I hear her sigh and know that she isn’t going anywhere. “Lake, I’m sorry. I shouldn’t have said that.” Rolling my eyes I remain silent, waiting to hear what else she has to say. “Look, I know this is hard for you to believe but Dad lied to you.”

“Why would he lie to me? You were there when he told me what happened and so were the doctors. What the hell do you have to gain out of this bullshit story?” I can’t keep the anger from my tone and right now, I don’t care to try. She is dredging up shit from my past that she knows hurts me. I have no memory of the night of the accident, that whole day is blank for me. I had to rely on my father and sister to help explain why the hell I was in the hospital.

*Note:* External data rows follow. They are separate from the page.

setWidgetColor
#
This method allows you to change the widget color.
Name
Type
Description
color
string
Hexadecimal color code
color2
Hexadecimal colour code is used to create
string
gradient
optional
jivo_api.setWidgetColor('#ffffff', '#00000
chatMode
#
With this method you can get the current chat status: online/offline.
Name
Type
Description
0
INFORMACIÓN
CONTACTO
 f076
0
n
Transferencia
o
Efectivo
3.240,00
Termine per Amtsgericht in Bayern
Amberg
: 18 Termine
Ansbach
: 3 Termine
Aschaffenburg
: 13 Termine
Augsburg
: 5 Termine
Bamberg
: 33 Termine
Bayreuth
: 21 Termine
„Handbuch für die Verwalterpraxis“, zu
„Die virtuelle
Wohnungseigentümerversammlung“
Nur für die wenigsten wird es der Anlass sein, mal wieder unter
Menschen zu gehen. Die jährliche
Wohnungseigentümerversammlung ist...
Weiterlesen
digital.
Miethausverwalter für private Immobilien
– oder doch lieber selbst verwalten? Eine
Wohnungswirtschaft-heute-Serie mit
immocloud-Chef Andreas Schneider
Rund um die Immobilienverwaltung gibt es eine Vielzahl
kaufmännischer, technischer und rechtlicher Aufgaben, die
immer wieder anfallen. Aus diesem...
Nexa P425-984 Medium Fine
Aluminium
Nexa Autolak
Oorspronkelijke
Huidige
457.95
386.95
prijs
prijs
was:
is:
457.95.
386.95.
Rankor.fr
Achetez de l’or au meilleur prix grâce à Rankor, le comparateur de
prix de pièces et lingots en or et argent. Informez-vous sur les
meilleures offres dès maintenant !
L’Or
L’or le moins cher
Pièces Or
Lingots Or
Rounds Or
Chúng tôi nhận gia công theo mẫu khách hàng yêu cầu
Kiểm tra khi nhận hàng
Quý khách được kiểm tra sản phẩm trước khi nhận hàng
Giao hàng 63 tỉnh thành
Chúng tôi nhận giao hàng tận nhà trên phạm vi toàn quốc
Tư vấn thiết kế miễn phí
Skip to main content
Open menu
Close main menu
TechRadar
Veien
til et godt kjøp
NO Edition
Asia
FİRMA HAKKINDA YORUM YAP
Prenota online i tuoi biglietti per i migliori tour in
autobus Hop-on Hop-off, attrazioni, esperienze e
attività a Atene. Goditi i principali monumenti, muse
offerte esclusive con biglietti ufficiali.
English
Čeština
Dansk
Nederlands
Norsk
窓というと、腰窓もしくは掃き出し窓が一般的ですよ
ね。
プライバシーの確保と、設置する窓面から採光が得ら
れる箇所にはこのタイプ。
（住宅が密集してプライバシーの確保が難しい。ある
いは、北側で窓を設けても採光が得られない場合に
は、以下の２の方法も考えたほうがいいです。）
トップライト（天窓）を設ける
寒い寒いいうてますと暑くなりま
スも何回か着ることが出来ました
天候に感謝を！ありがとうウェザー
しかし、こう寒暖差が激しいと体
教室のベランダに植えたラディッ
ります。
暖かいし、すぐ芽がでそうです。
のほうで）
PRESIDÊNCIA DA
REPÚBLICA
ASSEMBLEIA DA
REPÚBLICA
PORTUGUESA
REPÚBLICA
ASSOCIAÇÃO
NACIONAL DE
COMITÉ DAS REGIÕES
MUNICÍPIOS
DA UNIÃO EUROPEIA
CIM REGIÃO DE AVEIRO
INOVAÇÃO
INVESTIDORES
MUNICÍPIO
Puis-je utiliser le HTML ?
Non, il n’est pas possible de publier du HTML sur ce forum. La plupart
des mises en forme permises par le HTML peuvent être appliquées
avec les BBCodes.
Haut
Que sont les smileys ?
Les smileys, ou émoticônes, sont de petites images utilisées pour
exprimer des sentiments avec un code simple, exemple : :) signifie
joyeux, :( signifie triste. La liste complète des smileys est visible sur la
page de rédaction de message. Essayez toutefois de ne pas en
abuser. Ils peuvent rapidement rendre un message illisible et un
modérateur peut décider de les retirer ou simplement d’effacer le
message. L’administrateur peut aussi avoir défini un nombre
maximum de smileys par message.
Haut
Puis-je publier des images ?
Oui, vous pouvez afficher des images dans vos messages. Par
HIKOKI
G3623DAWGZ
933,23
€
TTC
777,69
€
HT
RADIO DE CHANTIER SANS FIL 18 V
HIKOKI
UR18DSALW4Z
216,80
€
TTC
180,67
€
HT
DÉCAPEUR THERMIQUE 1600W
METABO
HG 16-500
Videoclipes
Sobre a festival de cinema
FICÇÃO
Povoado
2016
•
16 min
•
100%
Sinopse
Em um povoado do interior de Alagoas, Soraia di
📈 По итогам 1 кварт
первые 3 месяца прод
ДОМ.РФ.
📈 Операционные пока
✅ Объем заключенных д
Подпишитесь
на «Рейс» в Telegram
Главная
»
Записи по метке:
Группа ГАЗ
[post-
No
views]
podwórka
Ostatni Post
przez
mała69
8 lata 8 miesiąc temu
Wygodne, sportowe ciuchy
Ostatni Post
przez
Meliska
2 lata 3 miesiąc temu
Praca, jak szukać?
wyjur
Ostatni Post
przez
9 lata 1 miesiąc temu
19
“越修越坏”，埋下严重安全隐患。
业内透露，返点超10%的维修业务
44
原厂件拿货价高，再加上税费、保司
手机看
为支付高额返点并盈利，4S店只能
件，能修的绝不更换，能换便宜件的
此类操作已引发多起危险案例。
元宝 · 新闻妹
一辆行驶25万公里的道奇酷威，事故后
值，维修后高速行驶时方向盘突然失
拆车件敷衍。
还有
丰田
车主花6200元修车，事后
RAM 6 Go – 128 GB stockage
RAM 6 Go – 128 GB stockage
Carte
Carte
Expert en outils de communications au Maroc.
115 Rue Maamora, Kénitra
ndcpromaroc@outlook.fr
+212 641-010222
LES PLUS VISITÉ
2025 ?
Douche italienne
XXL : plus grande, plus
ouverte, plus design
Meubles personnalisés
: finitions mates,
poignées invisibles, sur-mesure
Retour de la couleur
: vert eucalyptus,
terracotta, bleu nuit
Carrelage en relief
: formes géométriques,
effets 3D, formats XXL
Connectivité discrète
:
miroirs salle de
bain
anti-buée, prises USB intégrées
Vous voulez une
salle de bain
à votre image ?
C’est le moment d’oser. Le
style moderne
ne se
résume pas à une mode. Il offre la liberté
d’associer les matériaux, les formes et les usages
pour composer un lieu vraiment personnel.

I was scared, confused and in a really dark place for a long time as I came to terms with the fact my life had changed forever because of some man’s grudge against my father.

“Because he didn’t want you to know the truth. I had to lie to you, Lake, and I hated doing it but if I didn’t he threatened to… kill you.”

“Six years later and now you finally think it’s a good idea to come clean about this?” Sarcasm laces each of my words. “Dad had no reason to lie to me. I know Knox tried to kill me because of some business deal that went wrong with Dad?—”

“Knox was the reason for the accident but he never caused it. He would never have hurt you, Lakeland, because he—” She’s cut off by the sounds of gunshots and men screaming. Panic flares inside me.

“River, what’s going on?” Hysteria rises inside me as I’m locked in a fucking room while shots are being fired.

“Stay here and hide. Don’t make a fucking sound until I come for you, okay. I love you, little sister.” A lump forms in my throat as fear grips me in its clutches, robbing me of air and thought. The stabbing sensation in the back of my head snaps me out of my meltdown.

“Love you too,” I whisper so quietly I know she wouldn’t have heard. I look around the room trying to find a weapon or anything to defend myself with. The noise outside the door has my blood running cold. I hear screams and more shots, suddenly I don’t feel so angry about being locked in this room. I find nothing as I yank the drawers open and rummage through his clothes, checking the closet all I find is nothing! When I walk back into the room my eyes are glued to a framed painting on the far wall.